### WHAT THE EXERCISE ASKS
Format every line of the data below as a Markdown table with the columns No. and Line, numbering the rows in order and leaving out blank lines.

### MATERIAL PROVIDED
------------------------------------------------------------

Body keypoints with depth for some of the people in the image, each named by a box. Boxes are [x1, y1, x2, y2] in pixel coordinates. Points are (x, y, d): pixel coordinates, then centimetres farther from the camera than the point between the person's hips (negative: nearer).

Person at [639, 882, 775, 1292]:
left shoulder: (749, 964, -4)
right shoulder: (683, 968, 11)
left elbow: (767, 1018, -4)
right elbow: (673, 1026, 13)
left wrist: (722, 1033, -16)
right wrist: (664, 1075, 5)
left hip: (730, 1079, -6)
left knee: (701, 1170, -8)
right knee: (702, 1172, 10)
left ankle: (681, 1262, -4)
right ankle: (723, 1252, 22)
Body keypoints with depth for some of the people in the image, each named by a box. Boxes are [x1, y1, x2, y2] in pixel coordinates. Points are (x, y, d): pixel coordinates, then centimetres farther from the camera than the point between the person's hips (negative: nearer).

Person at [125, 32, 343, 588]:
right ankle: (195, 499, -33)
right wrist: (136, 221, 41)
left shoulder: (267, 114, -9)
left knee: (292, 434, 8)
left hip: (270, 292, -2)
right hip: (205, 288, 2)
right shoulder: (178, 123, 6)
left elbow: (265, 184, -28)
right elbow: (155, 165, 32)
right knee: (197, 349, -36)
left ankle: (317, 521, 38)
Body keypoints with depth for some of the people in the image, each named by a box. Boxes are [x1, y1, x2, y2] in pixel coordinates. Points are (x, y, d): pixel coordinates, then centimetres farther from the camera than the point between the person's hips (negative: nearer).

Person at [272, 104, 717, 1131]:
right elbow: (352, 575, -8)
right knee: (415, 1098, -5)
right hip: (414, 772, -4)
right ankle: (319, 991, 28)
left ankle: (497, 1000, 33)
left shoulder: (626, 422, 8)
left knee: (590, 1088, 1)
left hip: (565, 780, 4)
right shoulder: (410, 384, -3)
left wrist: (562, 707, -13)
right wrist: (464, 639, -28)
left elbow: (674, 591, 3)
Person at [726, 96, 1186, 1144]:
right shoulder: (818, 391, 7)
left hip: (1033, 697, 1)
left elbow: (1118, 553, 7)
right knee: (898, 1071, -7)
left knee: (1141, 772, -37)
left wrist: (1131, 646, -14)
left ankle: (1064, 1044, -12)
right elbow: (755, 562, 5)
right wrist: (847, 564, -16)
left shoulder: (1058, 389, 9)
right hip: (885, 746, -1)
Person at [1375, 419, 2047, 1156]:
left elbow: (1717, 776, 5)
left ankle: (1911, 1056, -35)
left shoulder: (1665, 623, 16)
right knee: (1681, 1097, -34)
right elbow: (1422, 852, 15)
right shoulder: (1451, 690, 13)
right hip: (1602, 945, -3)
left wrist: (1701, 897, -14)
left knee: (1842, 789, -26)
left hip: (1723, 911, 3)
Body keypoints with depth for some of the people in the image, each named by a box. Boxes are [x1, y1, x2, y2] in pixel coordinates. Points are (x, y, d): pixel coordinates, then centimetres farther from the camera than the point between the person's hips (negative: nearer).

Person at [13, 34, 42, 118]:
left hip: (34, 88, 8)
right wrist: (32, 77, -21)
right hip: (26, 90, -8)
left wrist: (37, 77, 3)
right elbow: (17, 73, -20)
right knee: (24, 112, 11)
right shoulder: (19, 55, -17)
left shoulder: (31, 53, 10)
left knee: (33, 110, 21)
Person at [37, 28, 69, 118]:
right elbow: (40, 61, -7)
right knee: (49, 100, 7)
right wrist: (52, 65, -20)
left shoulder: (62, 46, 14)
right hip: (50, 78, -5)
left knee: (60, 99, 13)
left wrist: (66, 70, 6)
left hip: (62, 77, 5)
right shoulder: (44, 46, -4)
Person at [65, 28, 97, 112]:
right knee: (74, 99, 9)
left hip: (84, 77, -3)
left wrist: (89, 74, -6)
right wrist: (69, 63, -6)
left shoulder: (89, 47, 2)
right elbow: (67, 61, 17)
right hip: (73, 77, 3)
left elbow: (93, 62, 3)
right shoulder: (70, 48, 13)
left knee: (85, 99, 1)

------------------------------------------------------------

### RESPONSE TO THE TASK
| No. | Line |
|---|---|
| 1 | Body keypoints with depth for some of the people in the image, each named by a box. Boxes are [x1, y1, x2, y2] in pixel coordinates. Points are (x, y, d): pixel coordinates, then centimetres farther from the camera than the point between the person's hips (negative: nearer). |
| 2 | Person at [639, 882, 775, 1292]: |
| 3 | left shoulder: (749, 964, -4) |
| 4 | right shoulder: (683, 968, 11) |
| 5 | left elbow: (767, 1018, -4) |
| 6 | right elbow: (673, 1026, 13) |
| 7 | left wrist: (722, 1033, -16) |
| 8 | right wrist: (664, 1075, 5) |
| 9 | left hip: (730, 1079, -6) |
| 10 | left knee: (701, 1170, -8) |
| 11 | right knee: (702, 1172, 10) |
| 12 | left ankle: (681, 1262, -4) |
| 13 | right ankle: (723, 1252, 22) |
| 14 | Body keypoints with depth for some of the people in the image, each named by a box. Boxes are [x1, y1, x2, y2] in pixel coordinates. Points are (x, y, d): pixel coordinates, then centimetres farther from the camera than the point between the person's hips (negative: nearer). |
| 15 | Person at [125, 32, 343, 588]: |
| 16 | right ankle: (195, 499, -33) |
| 17 | right wrist: (136, 221, 41) |
| 18 | left shoulder: (267, 114, -9) |
| 19 | left knee: (292, 434, 8) |
| 20 | left hip: (270, 292, -2) |
| 21 | right hip: (205, 288, 2) |
| 22 | right shoulder: (178, 123, 6) |
| 23 | left elbow: (265, 184, -28) |
| 24 | right elbow: (155, 165, 32) |
| 25 | right knee: (197, 349, -36) |
| 26 | left ankle: (317, 521, 38) |
| 27 | Body keypoints with depth for some of the people in the image, each named by a box. Boxes are [x1, y1, x2, y2] in pixel coordinates. Points are (x, y, d): pixel coordinates, then centimetres farther from the camera than the point between the person's hips (negative: nearer). |
| 28 | Person at [272, 104, 717, 1131]: |
| 29 | right elbow: (352, 575, -8) |
| 30 | right knee: (415, 1098, -5) |
| 31 | right hip: (414, 772, -4) |
| 32 | right ankle: (319, 991, 28) |
| 33 | left ankle: (497, 1000, 33) |
| 34 | left shoulder: (626, 422, 8) |
| 35 | left knee: (590, 1088, 1) |
| 36 | left hip: (565, 780, 4) |
| 37 | right shoulder: (410, 384, -3) |
| 38 | left wrist: (562, 707, -13) |
| 39 | right wrist: (464, 639, -28) |
| 40 | left elbow: (674, 591, 3) |
| 41 | Person at [726, 96, 1186, 1144]: |
| 42 | right shoulder: (818, 391, 7) |
| 43 | left hip: (1033, 697, 1) |
| 44 | left elbow: (1118, 553, 7) |
| 45 | right knee: (898, 1071, -7) |
| 46 | left knee: (1141, 772, -37) |
| 47 | left wrist: (1131, 646, -14) |
| 48 | left ankle: (1064, 1044, -12) |
| 49 | right elbow: (755, 562, 5) |
| 50 | right wrist: (847, 564, -16) |
| 51 | left shoulder: (1058, 389, 9) |
| 52 | right hip: (885, 746, -1) |
| 53 | Person at [1375, 419, 2047, 1156]: |
| 54 | left elbow: (1717, 776, 5) |
| 55 | left ankle: (1911, 1056, -35) |
| 56 | left shoulder: (1665, 623, 16) |
| 57 | right knee: (1681, 1097, -34) |
| 58 | right elbow: (1422, 852, 15) |
| 59 | right shoulder: (1451, 690, 13) |
| 60 | right hip: (1602, 945, -3) |
| 61 | left wrist: (1701, 897, -14) |
| 62 | left knee: (1842, 789, -26) |
| 63 | left hip: (1723, 911, 3) |
| 64 | Body keypoints with depth for some of the people in the image, each named by a box. Boxes are [x1, y1, x2, y2] in pixel coordinates. Points are (x, y, d): pixel coordinates, then centimetres farther from the camera than the point between the person's hips (negative: nearer). |
| 65 | Person at [13, 34, 42, 118]: |
| 66 | left hip: (34, 88, 8) |
| 67 | right wrist: (32, 77, -21) |
| 68 | right hip: (26, 90, -8) |
| 69 | left wrist: (37, 77, 3) |
| 70 | right elbow: (17, 73, -20) |
| 71 | right knee: (24, 112, 11) |
| 72 | right shoulder: (19, 55, -17) |
| 73 | left shoulder: (31, 53, 10) |
| 74 | left knee: (33, 110, 21) |
| 75 | Person at [37, 28, 69, 118]: |
| 76 | right elbow: (40, 61, -7) |
| 77 | right knee: (49, 100, 7) |
| 78 | right wrist: (52, 65, -20) |
| 79 | left shoulder: (62, 46, 14) |
| 80 | right hip: (50, 78, -5) |
| 81 | left knee: (60, 99, 13) |
| 82 | left wrist: (66, 70, 6) |
| 83 | left hip: (62, 77, 5) |
| 84 | right shoulder: (44, 46, -4) |
| 85 | Person at [65, 28, 97, 112]: |
| 86 | right knee: (74, 99, 9) |
| 87 | left hip: (84, 77, -3) |
| 88 | left wrist: (89, 74, -6) |
| 89 | right wrist: (69, 63, -6) |
| 90 | left shoulder: (89, 47, 2) |
| 91 | right elbow: (67, 61, 17) |
| 92 | right hip: (73, 77, 3) |
| 93 | left elbow: (93, 62, 3) |
| 94 | right shoulder: (70, 48, 13) |
| 95 | left knee: (85, 99, 1) |